At the start of the 2023 academic year, the ECR course will be replaced by the Culture and Québécois Citizenship course. As part of this overhaul, the Ministry of Education conducted a consultation in schools and produced a report dated March 2021, but made public recently following an access to information request.

The document lifts the veil on certain difficulties encountered by teachers who have to deal with “complex and sensitive subjects” in class, sometimes a “source of tension”, we read in this report, which quotes a dozen teachers while preserving their anonymity.

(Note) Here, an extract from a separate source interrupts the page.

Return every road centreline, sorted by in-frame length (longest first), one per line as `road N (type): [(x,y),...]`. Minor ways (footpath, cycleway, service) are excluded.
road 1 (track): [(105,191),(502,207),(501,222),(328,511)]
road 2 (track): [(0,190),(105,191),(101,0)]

Among these delicate subjects is “the theme of tolerance, where the problem of racism is approached with the tension that the N-word can generate…”, observes a teacher.

Another believes that talking about tolerance “is a feat”. ” […] Several students and their parents are downright racist or xenophobic and this is reflected in the responses of several students… On the other hand, tackling bullying is difficult when the aggressors and the victims are found in the classes themselves,” he testifies. in the document.

A certain “discomfort”

If the ECR program is compulsory from the 1D year from primary to 5and year of secondary school, the government report shows that the perception of religious culture is very different depending on the level at which it is taught.

In primary school, teachers consider that religious culture is “too abstract” for students and a majority considers that it “does not contribute to the role of school”.

The majority of students who do not have a religious affiliation, or do not even know that they have one, are not ready to receive this knowledge.

An elementary school teacher quoted in the Quebec report

A pedagogical adviser believes for her part that the “unease” of certain teachers with regard to the teaching of religious culture is “comparable to that aroused by sex education”.

Some have “very little religious culture and do not feel competent to do so; others have the wrong idea of ​​this component; still others misunderstand it. Some have had a negative personal experience in connection with a religion. Some fear religions and even hate them,” said the councillor.

Teachers are afraid of “offending certain sensitivities”, we also note in the Quebec report.

“In this sense, the social and family context is an obstacle for some: either we fear that the discourse of the school on the religious phenomenon confronts family religious life; or the absence of a religious dimension in family life renders the subject obsolete”, it reads.

An undervalued course

Among the other difficulties encountered in teaching this course, secondary school teachers cite too many students, the heaviness of the task and the lack of time to teach well.

A Montreal teacher notes that some of his high school colleagues have up to 14 groups to follow. “How do you put forward, implement a program, when you have more than 450 students with whom to follow up? It’s impossible,” said the teacher.

Another considers that the lack of time devoted to this course makes the material “garrochee”.

Half of the secondary school teachers who responded to the Ministry of Education questionnaire indicated that they had no initial training in ethics and religious culture.

The ethics and religious culture course is devalued, note the authors of the report, who report “frustration” in this regard among teachers. A teacher mentions a “contempt” for the course, while others deplore that it is perceived as a “soft material”, a “catch-all material in which we send all the school staff to do their little number “.

The new Quebec culture and citizenship course will focus on Quebec culture and citizenship, as its name suggests, as well as dialogue and critical thinking. The Ministry of Education intends to include notions of media education and sex education. The student will also be led “to address moral dilemmas as well as to examine cultural, moral, religious, scientific and social references”.

The Ministry of Education indicates that “a set of elements and considerations were taken into account in the process of revising the Ethics and Religious Culture program”.